• _Source excerpt_:
____

# 75 Gallon Display



## GRIMM (Jan 18, 2010)

First of all to get this out of the way...If you live in the Edmonton, Alberta, Canada area and want a custom tank send me a pm....shameless advertisement complete 

Anyways, here is a picture of the tank as of last night. I have a few simple videos explaining what I did and what the plans are for the end result, so if you want some additional info please watch them first. I'll be posting more videos along the way, so if you want to see them in advance to me posting on here, subscribe!

Hope you guys like it as much as I do so far. Im looking forward to finishing the background and planting it using my very specific plant choices.


----------



## InHoc1855 (Apr 28, 2011)

Looks outstanding! Cant wait to see it planted.

Is there a reason, other than support for that incredible wood piece, that you made your false bottom so high? Wouldnt it be better to have it lower and then fill it up with substrate/leaf litter?

Sorry to question you, i just enjoy picking through your threads/brain as your work inspires me, as it does all of us on db.


----------



## GRIMM (Jan 18, 2010)

InHoc1855 said:


> Looks outstanding! Cant wait to see it planted.
> 
> Is there a reason, other than support for that incredible wood piece, that you made your false bottom so high? Wouldnt it be better to have it lower and then fill it up with substrate/leaf litter?
> 
> Sorry to question you, i just enjoy picking through your threads/brain as your work inspires me, as it does all of us on db.


Thanks. I have a few reasons, and go over them in the first video 

But to sum it up...It is to create a good amount of depth from the front, and to minimize on weight since this tank will be moved multiple times by the customer.


----------



## Pumilo (Sep 4, 2010)

Wow, that's going to look great! Love the wood!


----------



## hydrophyte (Jun 5, 2009)

This looks like another great setup!


----------



## eyeviper (May 23, 2006)

looks sweet. your vivs always have a great artsy feel about them, really enjoy seeing your work. have you made any videos or build threads on your fan/ventilation setups?


----------



## froggies3 (Feb 1, 2011)

WOW Loving the socks but where is the viv. This will be another great GRIMM build its too much for me, I look at my vivs and just want to keep on trying again but can never get the GRIMM neatness in them. Good Luck


----------



## nagol (Nov 8, 2011)

I lived in Calgary up until about 6 years ago. Could've really used your build skills then. Out in Toronto now and have to do it all by myself.


----------



## winstonamc (Mar 19, 2007)

Grimm, once again, you're notching up the game


----------



## RedEyeTroyFrog (Jan 25, 2008)

Looks Great Grimm...what kind of frogs is the customer putting in here?? I would love to do a tank like this, U just feel that me only working with tincs, it just wouldn't work out. Such limited space for egg laying sites and what not. None the less for display purposes its fantastic looking. Im digging the simplicity of the background, and of course the wood is great. Im curious to see it planted and with substrate on that tilted false floor i did that a long time ago in a tank and I hated it...Best of luck to you and I hope it turns out well for you.

____

• _Supplied entries_:

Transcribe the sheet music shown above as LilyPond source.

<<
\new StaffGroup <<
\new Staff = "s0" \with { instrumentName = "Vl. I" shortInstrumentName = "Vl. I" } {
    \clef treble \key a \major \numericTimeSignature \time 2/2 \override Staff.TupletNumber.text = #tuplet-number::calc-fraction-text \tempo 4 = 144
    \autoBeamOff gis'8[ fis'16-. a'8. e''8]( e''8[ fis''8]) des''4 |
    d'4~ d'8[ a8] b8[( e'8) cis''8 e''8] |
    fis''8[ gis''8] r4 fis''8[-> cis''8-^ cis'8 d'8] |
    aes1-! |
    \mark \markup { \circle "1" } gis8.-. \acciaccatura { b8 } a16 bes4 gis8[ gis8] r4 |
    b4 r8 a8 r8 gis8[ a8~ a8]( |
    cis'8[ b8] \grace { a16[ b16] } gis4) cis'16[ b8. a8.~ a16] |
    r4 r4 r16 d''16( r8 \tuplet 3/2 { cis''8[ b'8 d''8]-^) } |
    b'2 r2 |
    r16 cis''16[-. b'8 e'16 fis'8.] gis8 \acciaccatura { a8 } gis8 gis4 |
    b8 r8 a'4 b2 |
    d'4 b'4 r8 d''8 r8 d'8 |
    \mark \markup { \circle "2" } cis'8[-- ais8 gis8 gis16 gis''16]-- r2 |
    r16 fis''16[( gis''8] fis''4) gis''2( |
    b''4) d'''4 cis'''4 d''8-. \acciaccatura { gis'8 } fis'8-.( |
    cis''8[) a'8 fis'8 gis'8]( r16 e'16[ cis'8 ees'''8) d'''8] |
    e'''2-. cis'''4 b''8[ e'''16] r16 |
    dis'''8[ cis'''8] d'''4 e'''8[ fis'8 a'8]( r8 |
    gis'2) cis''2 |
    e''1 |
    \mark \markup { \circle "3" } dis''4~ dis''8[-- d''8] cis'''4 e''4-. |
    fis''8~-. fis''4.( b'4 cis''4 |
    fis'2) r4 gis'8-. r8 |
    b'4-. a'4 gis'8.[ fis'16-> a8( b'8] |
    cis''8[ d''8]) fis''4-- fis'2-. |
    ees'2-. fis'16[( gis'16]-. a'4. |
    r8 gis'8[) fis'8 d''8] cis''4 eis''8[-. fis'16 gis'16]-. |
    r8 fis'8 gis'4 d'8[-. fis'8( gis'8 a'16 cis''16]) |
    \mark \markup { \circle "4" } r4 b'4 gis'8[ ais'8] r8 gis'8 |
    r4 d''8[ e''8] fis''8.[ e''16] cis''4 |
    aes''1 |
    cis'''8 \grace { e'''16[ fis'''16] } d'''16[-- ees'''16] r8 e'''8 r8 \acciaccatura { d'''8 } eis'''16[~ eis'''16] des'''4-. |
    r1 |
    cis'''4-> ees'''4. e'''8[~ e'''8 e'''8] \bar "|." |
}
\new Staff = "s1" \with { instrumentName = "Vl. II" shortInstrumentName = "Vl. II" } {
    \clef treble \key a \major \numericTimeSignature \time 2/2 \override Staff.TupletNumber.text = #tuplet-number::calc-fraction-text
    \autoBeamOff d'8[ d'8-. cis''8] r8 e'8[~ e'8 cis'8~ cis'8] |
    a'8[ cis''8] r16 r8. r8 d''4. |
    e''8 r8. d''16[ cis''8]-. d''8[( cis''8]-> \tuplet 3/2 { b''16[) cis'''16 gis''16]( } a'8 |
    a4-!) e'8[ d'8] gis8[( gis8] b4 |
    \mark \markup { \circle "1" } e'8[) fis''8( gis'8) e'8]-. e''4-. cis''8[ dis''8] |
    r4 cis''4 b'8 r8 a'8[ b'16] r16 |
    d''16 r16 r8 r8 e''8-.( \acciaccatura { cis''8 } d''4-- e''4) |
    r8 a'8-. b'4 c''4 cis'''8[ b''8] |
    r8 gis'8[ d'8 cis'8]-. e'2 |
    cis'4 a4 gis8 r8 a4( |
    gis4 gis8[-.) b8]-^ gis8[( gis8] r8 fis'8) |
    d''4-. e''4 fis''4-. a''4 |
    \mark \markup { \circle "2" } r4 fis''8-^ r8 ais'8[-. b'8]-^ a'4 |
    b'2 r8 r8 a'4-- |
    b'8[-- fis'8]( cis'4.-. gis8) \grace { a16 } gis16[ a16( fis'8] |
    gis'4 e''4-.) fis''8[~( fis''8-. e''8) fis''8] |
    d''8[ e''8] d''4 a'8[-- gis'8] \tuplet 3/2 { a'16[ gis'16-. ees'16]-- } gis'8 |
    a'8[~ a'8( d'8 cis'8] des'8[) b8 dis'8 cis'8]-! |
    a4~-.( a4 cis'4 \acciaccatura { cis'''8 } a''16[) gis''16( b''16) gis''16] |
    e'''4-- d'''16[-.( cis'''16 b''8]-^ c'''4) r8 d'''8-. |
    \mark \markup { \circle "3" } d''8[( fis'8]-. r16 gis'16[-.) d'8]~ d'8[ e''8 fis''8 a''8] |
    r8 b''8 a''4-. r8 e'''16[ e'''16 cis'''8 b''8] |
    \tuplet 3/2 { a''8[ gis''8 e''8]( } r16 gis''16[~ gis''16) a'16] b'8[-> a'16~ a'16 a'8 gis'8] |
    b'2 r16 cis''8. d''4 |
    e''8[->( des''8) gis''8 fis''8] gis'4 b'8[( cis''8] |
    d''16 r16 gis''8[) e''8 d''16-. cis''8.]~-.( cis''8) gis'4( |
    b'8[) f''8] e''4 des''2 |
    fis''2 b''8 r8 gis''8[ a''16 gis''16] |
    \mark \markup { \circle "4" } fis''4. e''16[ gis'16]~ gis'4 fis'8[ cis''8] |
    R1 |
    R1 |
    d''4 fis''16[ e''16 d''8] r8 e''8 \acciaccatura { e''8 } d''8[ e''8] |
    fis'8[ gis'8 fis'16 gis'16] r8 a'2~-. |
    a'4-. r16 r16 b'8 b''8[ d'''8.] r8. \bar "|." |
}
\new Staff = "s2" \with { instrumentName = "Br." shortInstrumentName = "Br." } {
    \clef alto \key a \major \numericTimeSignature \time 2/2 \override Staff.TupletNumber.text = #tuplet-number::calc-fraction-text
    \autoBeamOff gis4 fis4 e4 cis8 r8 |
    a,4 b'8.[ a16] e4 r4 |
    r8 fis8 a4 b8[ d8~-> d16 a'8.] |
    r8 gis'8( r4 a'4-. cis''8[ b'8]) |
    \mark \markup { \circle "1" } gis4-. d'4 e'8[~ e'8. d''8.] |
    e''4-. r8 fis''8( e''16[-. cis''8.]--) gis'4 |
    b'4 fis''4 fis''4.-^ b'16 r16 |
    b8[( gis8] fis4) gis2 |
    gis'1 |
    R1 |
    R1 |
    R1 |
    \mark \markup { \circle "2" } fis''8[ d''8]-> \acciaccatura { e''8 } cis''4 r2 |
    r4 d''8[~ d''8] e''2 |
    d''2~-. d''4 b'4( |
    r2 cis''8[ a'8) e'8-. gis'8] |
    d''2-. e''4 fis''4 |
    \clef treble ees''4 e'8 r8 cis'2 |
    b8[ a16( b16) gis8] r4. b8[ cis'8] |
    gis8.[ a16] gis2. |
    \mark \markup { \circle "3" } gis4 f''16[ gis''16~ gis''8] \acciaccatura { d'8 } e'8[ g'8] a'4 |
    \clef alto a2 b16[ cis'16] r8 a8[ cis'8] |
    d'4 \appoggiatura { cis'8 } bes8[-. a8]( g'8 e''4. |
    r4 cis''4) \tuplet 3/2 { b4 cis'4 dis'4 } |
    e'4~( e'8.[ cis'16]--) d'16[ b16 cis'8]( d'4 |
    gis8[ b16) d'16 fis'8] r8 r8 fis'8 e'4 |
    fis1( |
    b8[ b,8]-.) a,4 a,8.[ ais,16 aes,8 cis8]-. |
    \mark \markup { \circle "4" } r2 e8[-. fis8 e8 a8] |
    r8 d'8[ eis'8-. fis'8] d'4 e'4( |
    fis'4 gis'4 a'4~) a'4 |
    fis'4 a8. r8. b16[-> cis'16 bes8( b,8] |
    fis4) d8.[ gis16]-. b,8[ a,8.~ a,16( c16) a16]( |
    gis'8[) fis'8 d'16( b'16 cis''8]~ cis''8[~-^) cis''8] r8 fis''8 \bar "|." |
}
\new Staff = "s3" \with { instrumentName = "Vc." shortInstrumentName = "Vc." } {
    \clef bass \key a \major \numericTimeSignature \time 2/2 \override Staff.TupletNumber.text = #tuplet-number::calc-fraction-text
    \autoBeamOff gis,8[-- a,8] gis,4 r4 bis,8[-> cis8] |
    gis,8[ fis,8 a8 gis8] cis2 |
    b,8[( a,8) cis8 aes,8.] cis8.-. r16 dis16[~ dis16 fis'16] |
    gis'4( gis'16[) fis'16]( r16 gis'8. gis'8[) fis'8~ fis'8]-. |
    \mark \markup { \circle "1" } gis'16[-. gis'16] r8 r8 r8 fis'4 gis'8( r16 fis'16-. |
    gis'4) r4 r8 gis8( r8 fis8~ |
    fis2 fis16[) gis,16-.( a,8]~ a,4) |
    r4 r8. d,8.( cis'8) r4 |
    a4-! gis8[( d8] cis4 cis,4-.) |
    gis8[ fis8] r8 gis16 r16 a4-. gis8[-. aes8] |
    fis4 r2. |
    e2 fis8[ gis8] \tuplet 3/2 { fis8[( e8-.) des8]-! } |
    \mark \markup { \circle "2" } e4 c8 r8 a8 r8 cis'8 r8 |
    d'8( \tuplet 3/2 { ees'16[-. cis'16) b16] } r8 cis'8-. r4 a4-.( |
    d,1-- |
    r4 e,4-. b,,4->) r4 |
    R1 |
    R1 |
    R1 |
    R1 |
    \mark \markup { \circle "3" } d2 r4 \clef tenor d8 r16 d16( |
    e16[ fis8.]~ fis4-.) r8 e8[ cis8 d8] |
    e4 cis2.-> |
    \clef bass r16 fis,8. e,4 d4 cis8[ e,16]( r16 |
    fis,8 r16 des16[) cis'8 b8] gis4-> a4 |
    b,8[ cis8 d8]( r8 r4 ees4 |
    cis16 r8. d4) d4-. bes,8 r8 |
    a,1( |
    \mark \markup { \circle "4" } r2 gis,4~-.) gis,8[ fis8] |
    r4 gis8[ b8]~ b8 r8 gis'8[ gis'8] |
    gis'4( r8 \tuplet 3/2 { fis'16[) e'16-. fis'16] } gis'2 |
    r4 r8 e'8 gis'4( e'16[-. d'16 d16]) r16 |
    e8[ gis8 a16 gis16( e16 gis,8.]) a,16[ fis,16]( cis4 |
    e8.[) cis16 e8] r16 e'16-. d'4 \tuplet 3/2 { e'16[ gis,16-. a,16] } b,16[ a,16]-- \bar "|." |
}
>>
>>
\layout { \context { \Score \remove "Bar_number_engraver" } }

____

• _Problem set_:
a - In the 75 gallon display thread, why did GRIMM make the false bottom so high? Answer in one to three sentences.
b - In the 75 gallon display thread, which area does GRIMM say people should live in to ask for a custom tank?
c - Extend the 75 gallon display thread past its last post.

• _The results_:
a - The high false bottom adds a good amount of depth when the tank is seen from the front. It also keeps the weight down, because the customer will move the tank several times.

b - The Edmonton, Alberta, Canada area.

c -
----------



## GRIMM (Jan 18, 2010)

Thanks guys!



eyeviper said:


> looks sweet. your vivs always have a great artsy feel about them, really enjoy seeing your work. have you made any videos or build threads on your fan/ventilation setups?


Thanks Viper, Im hoping this tank turns out compositionally strong, yet still perfect for the frogs. I have some older videos on the ducting and fan setup from my peninsula build. Just click on my youtube link and search through the vids.



RedEyeTroyFrog said:


> Looks Great Grimm...what kind of frogs is the customer putting in here?? I would love to do a tank like this, U just feel that me only working with tincs, it just wouldn't work out. Such limited space for egg laying sites and what not. None the less for display purposes its fantastic looking. Im digging the simplicity of the background, and of course the wood is great. Im curious to see it planted and with substrate on that tilted false floor i did that a long time ago in a tank and I hated it...Best of luck to you and I hope it turns out well for you.


Thanks Troy. As fas as I have been told, he is putting a family of Varaderos in this tank. Im hoping all the driftwood outcroppings get used and make for some nice photo opportunities for him. If you think about it, Im sure a big tank like this provides even more floor space then a normal 18x18x24 exoterra. You could also make a driftwood centerpiece like this, but ensure that the tincs could easily climb onto it. Ive never had tincs though, so I have no clue how lazy and ground dwelling they truely are.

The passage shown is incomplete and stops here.